Diana, Orlando, and Mat

Samantha Chamberlain

People of Corpus is designed to allow people the space to share their stories, open their hearts, and expand their minds. Last week Diana shared how she had to reinvent parts of herself. Orlando expressed how he had to learn to love his authentic self before loving others. Mat recollected a time of desperation which ultimately led to a big change in his heart.

We all have a story to share that will undoubtedly help others heal. As we continue to learn each other's experiences, we are able to bond beyond artificial means... with people we've never even met in person.

And so, I wish to speak on the ways this project is healing me, by going over their stories in this blog centered around People of Corpus. I will share whatever comes to mind about these posts until it stops being cathartic. Maybe you'll get something out of it too.

This is a safe space. If you'd like to take the first step in opening up, you can come forward here. We're rooting for you.

 

 

Diana is one of the most gentle and helpful souls I know. I feel that her having experienced this sort of grief has helped shaped her into the person she is today- a person who is friendly, supportive, and kind.

Although we tend to think of grief as death, I believe that individuals who struggle with addiction aren't entirely the person we have come to know. We still love them, but a big part of them has changed. It's in that change it feels as if we've lost them. Only they're still there.

Still loved. Still loving. Still capable of seeing more, feeling more, and being more themselves than ever before.

As Diana explained, we all are.

 

 

While I don't know Orlando personally, I hope to eventually. From how I read this, it's at the lowest point in his life that he realized he needed to love himself before loving others, which meant putting himself first. This sounds cliché, but is so so true.

Please, take it from him, take it from me, and whoever else you've heard this from: Love yourself. The health of your relationships with family, friends, and strangers can be determined by the amount of love you give yourself.

The less you love yourself, the harder it is to make decisions that are good for your well-being. Period.

I got married before I loved myself. Bad decision.

I stayed during abuse. Bad decision.

The person I became then was the person I was repeatedly told I was: bad. My identity was defined by others, because I didn't love myself enough to know that I was more than my mistakes. The decisions I made as a result? Bad.

We take a lot of shit that can completely alter who we are, just because we feel like it's what we deserve. You deserve whatever you want in this life. And you can have it as so long as you believe you're worthy of it. Once you understand this, all you have to do is accept what's already yours.

Stop taking shit. Put yourself first. Be who you are destined to be.

Easier said than done.

 

 

Do you remember periods of time where you felt desperation? I feel like we all could probably name a few. Maybe there were times that dealt with money or food, alcohol or drugs, depression or anxiety... the list could go on. 

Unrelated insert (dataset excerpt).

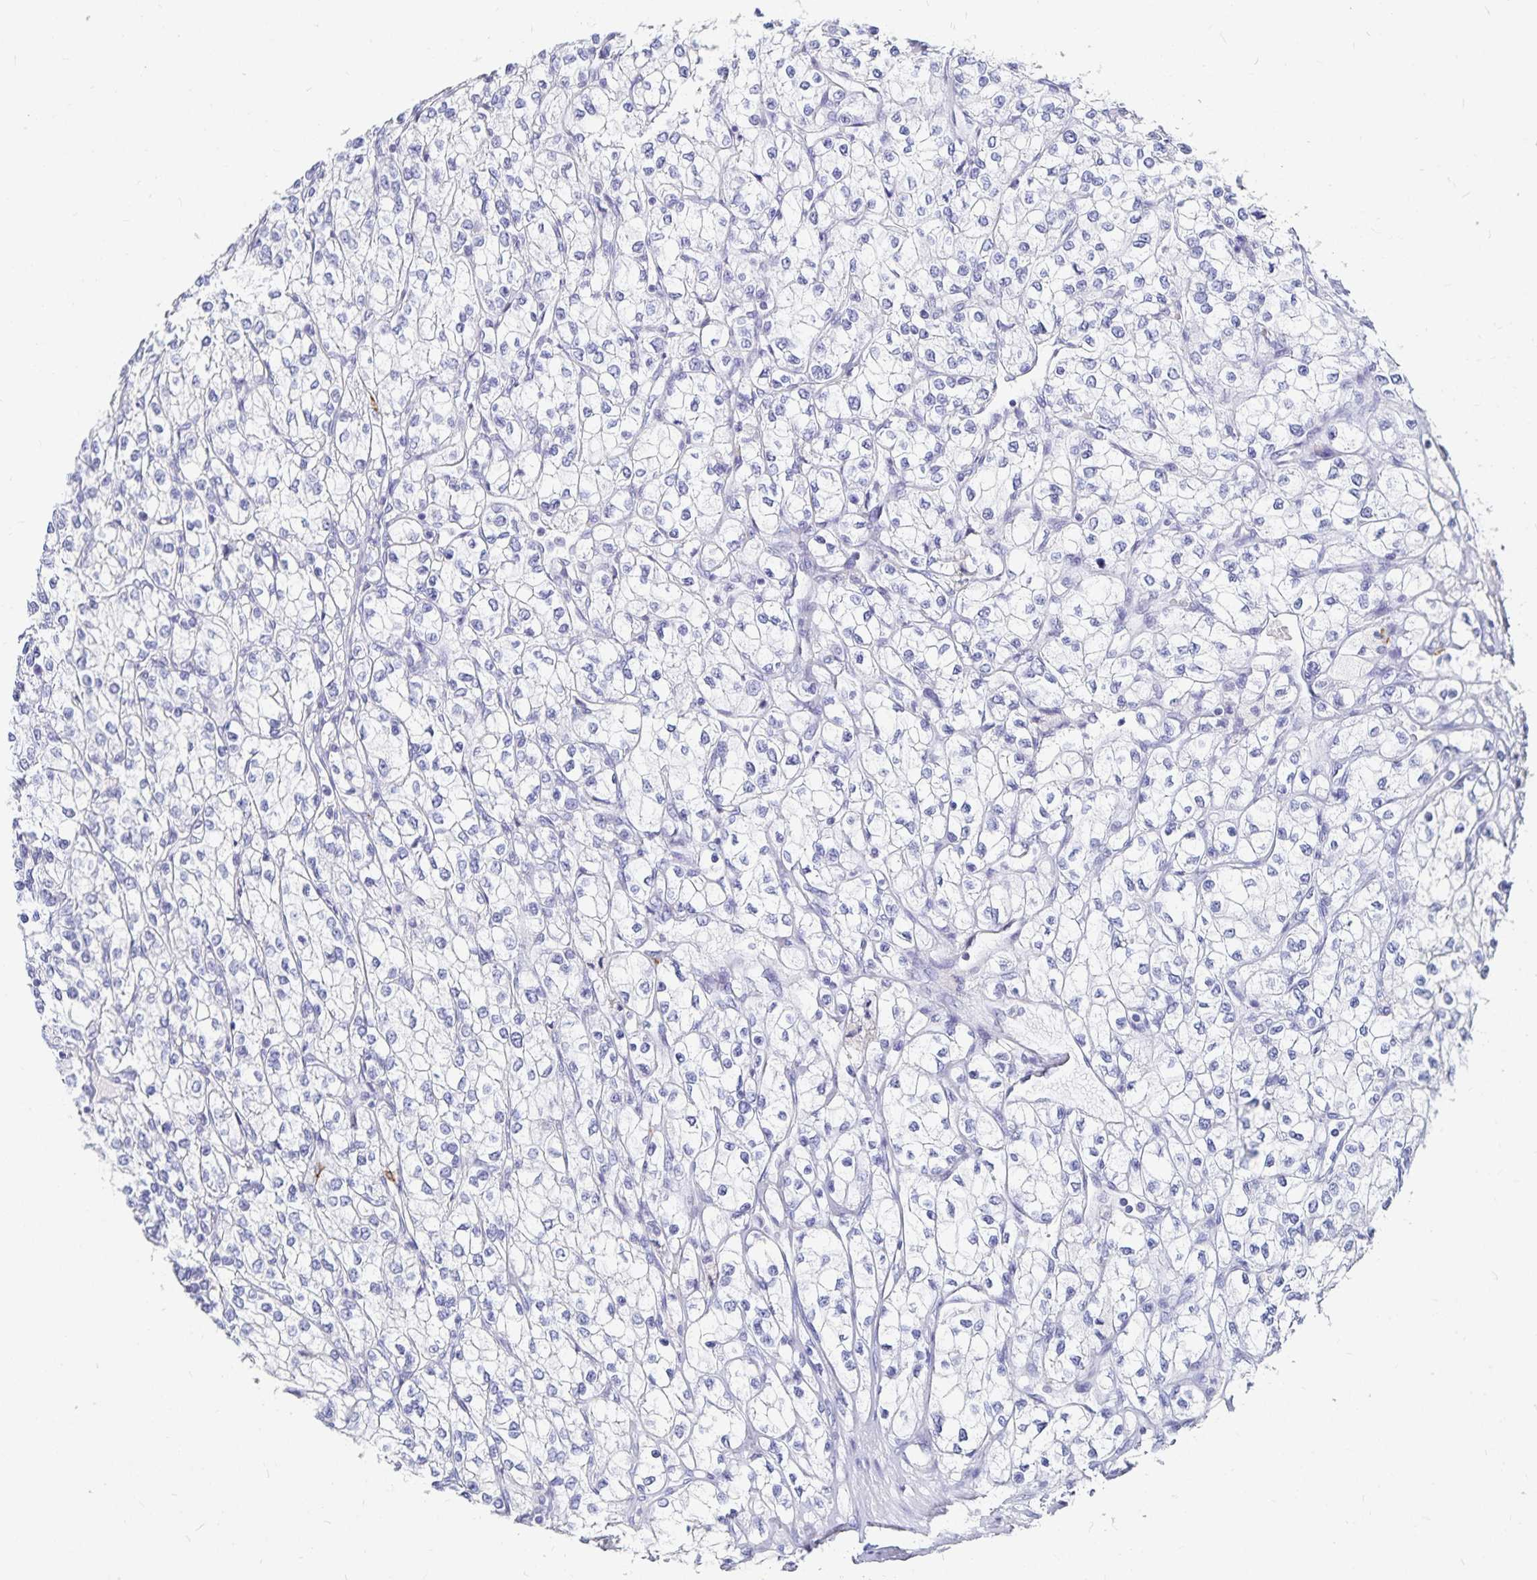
{"staining": {"intensity": "negative", "quantity": "none", "location": "none"}, "tissue": "renal cancer", "cell_type": "Tumor cells", "image_type": "cancer", "snomed": [{"axis": "morphology", "description": "Adenocarcinoma, NOS"}, {"axis": "topography", "description": "Kidney"}], "caption": "This is an immunohistochemistry (IHC) image of human adenocarcinoma (renal). There is no expression in tumor cells.", "gene": "TNIP1", "patient": {"sex": "male", "age": 80}}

A moment that's off the top of my head was one of my last dates with my husband. We went out for a night on the town trying to salvage our marriage, but I was too far gone. Before we went out, I had dropped acid and popped a molly. A term I learned later that night which was known as "candyflipping."

The entire time we slammed back drinks, he thought we were fine -never realizing that the only reason our date was going better than all the others was because I was under an influence that made me stop caring about our very pressing, deeply rooted problems.

I remember leaning my head out of his car window, smiling in the pleasantness of the breeze, while feeling a deep sadness in the pit of my stomach at our extravagant, yet lifeless relationship. I was desperate to feel better, but as so long as I was in his presence it couldn't be helped. Not even on ecstacy.

Looking back, it's as if I did everything wrong in those final months. Maybe I was trying to escape the inevitable separation. Maybe I was sabotaging it all too. When things were beginning to look up, I was focusing in on everything that could hold me down.

I feel like loving yourself is the opposite of that escapism, self-sabotage, and pessimism.

Who wants to live life in a way where they feel the need to runaway and hide? This restlessness... it's destructive to your inner peace. It's the separation of you from yourself.

Like Mat, I live with intention now.